M. Claude G. Charron a écrit:
.... [...] Je signalerai à Grandchamp que les historiens du Canada anglais n'ont jamais cru que le Canada a été le fruit d'un pacte entre les deux peuples... [...]

Pierre Grandchmp a écrit:
Le profane et l'autodidacte en histoire, que je suis, pose la question à M. Charron ou à quelqu'un d'autre: si les historiens du Canada anglais n'ont pas cru à la "patente" des 2 peuples, donc ne l'ont pas écrit dans leurs livres et papiers, y a-t-il des historiens francophones qui, au contraire, y ont cru et l'ont écrit?

Je répondrai d'abord à Pierre Grandchamp que Stéphane Guay-Paquin publiera bientôt chez VLB un essai sur la fameuse thèse voulant que le BNA Act soit considéré comme un pacte entre "deux peuples fondateurs". Cet ouvrage sera tiré de sa thèse de doctorat (ou de son mémoire de maîtrise ?) en histoire qu'il vient de compléter à l'Uqam. J'en reparlerai d'ici peu.

J'aimerais pour l'instant m'attarder sur le texte de Roberto Perin paru dans la collection d'articles de professeur d'universités du Canada anglais, lesquels étaient à peu près tous favorables à l'émancipation du Québec. Ces textes (issus d'un colloque) ont été publiés en 1992 dans Negotiating With a Sovereign Quebec (Edited by Daniel Drache and Roberto Perin, Toronto, Lorimer)

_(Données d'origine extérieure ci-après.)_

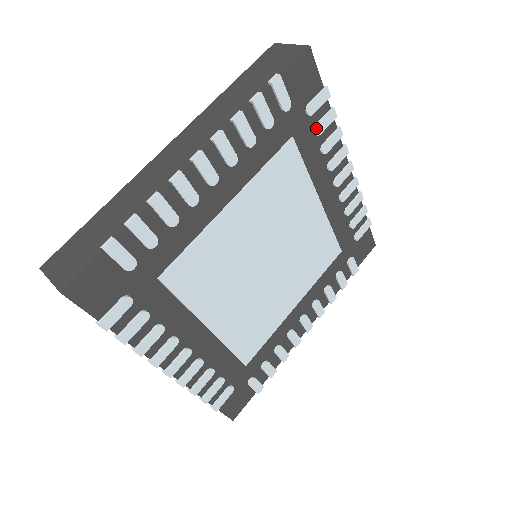
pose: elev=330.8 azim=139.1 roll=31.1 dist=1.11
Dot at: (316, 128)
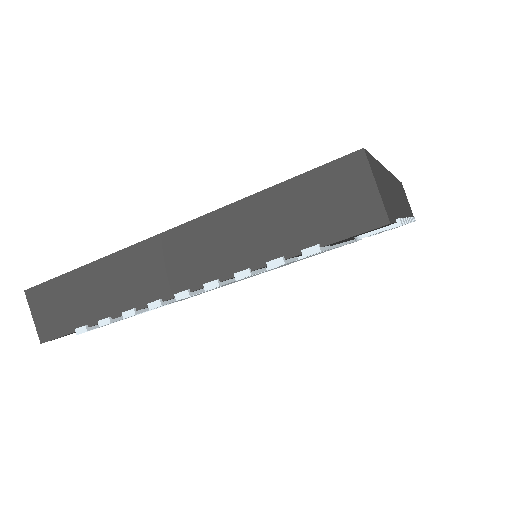
Dot at: occluded
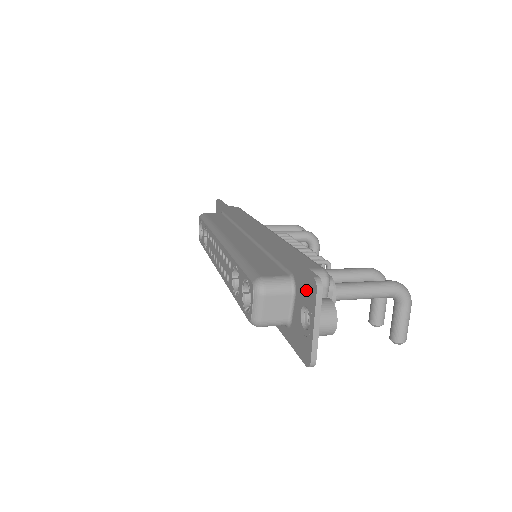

À propos de George Brown que, plus que Cartier et Macdonald, Perin reconnaît comme le véritable architecte du BNA Act, il écrit:

"Brown, who was the leader of the Reform Party, associated the French Canadians with everything that was wrong with the Union: corruption, Church domination, ignorance, stagnation. He wanted desperately to change the constitution. When Confederation of which Brown can justly be considered the chief architect, was finally approved, he exulted: "French Canadianism (is) entirely extinguished." Brown's idea was to contain "French Canadianism" to the province of Quebec: in other words to ghettoize and tribalize the French Canadians. This would allow the British element to get with the business of building and running a continental nation."

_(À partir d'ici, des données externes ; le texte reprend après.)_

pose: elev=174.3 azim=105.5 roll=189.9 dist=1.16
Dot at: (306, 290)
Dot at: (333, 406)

Si, dans l'esprit de Perin, Bown était si content de la constitution de 1867, c'est que celle-ci getthoïsait et tribalisait les Canadiens français dans la seule province de Québec. Peut-on alors parler d'un pacte entre "deux peuples fondateurs"? Pourtant, Roberto Perin fait partie de la petite minorité des universitaires (surtout des historiens) anglophones favorable au Québec moderne.

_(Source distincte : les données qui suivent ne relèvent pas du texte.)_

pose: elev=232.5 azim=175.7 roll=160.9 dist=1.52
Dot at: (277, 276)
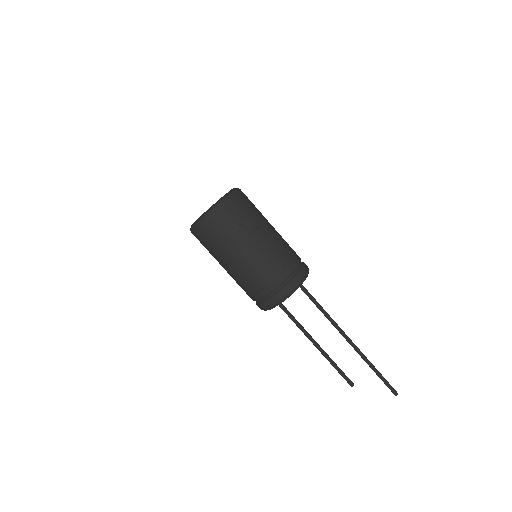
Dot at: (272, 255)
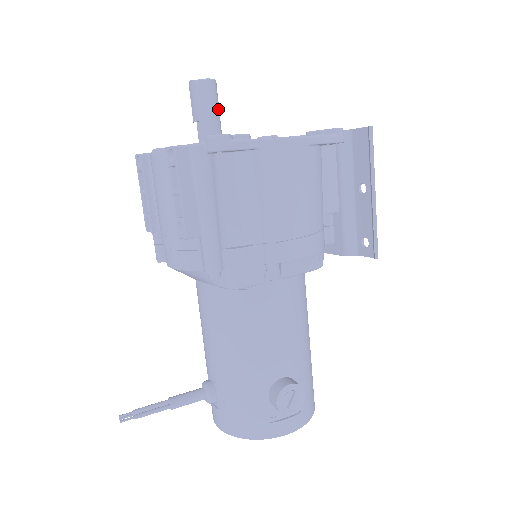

Le Canada de Stéphane Dion est le fruit de cette constitution qui donnait tous les pouvoirs à Ottawa. Si, dans le passé, le mythe des deux peuples fondateurs créé par Henri Bourassa et perpétué par Groulx et Ares a servi à améliorer quelque peu notre sort, ce même mythe risque maintenant de nous nuire. Si, en effet, les Mercier, Duplessis et Lesage ont, grâce à lui, pu contenir les élans centralisateurs d'Ottawa, la récente entente du 24 Sussex Drive nous prouve hors de tout doute que, grâce au pouvoir de dépenser de la constitution de 1867, le rêve de Brown de nous encercler pour mieux nous tribaliser est en train de se concrétiser.

Dans ma critique de Réflexions d'un frère siamois (...) j'accusais l'auteur, John Saul, de mettre tout le crédit du Canada actuel qu'il considère comme étant "tolérant et bilingue" sur l'alliance entre Lafontaine et Baldwin alors que, pas une fois, il ne parle du rôle considérable qu'a joué Brown dans l'édification de cette fausse fédération qui ne nous a jamais reconnus comme peuple et qui cherche de plus en plus à anéantir l'identité québécoise..

Dire qu'à aucune des émissions de radio et de télévision où Saul a été invité, les animateurs ont osé le critiquer devant ce fait. Pourtant, Saul a écrit son essai dans l'intention expresse de pourfendre le nationalisme québécois.

Si, en d'autres temps, pour faire quelques gains dans le combat pour notre survie collective, il était de bon ton d'écrire que le Canada a été le fruit d'un pacte entre deux peuples, à l'heure de l'égalité des provinces - si minuscules qu'elles soient - il est grand temps de se prendre en main et de voir que Durham et Brown sont en train de gagner leur pari.

Il est également grand temps de se rendre compte que ce n'est pas seulement depuis 1982 que le Québec est une colonie du Canada, mais bien depuis la déconfiture de Lafontaine le 25 avril 1849, date de l'incendie du parlement du Canada-Uni à Montréal.